Please return every line of the listing below that contains the string "series".

◆ Given records ◆
..............................

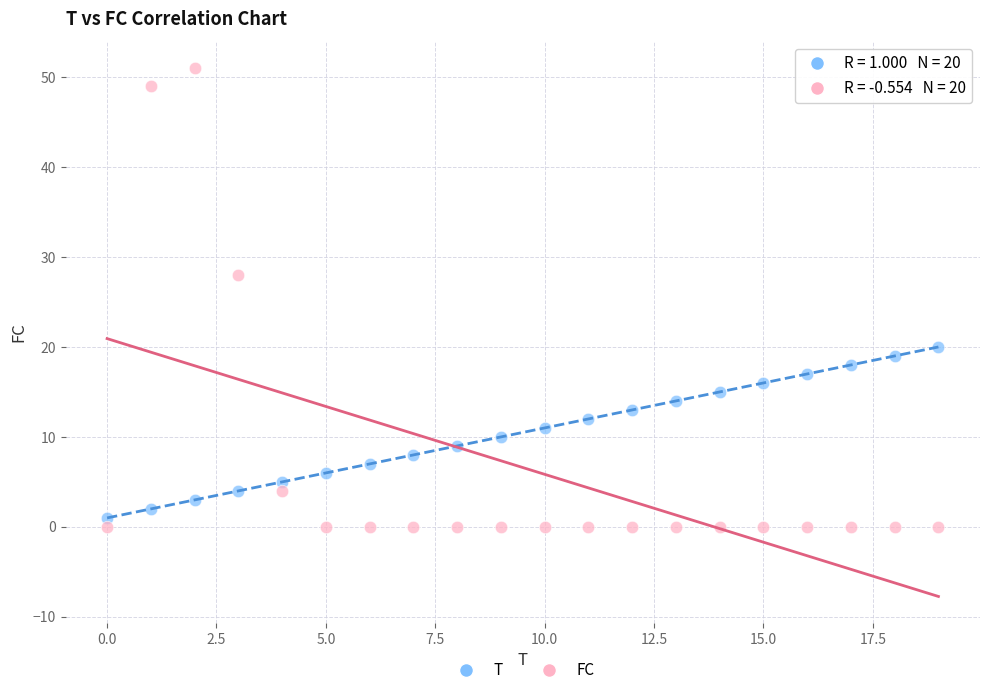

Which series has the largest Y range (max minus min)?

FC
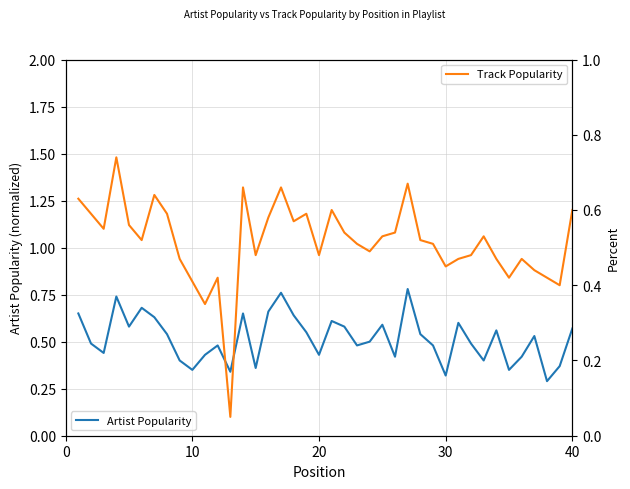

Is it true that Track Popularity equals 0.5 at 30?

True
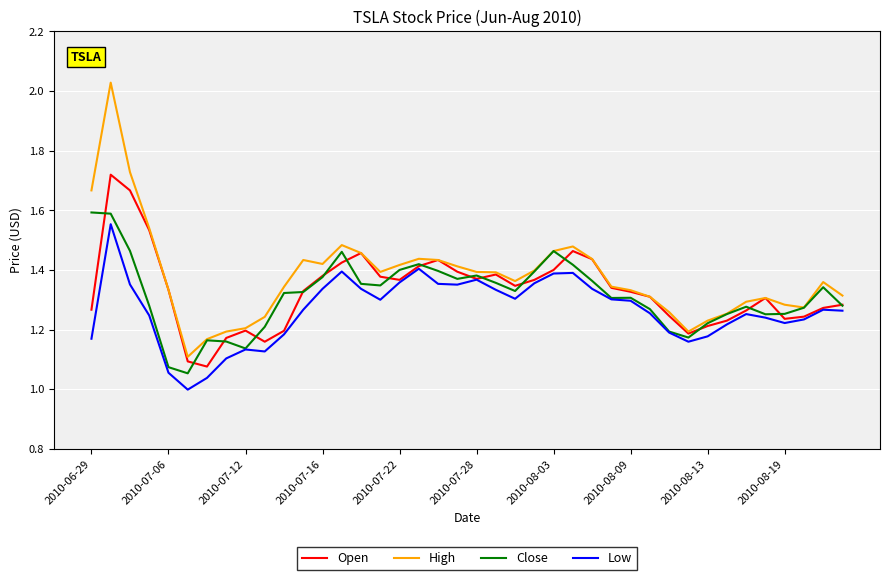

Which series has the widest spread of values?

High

..............................

◆ Solution to the exercise ◆
Which series has the largest Y range (max minus min)?
Which series has the widest spread of values?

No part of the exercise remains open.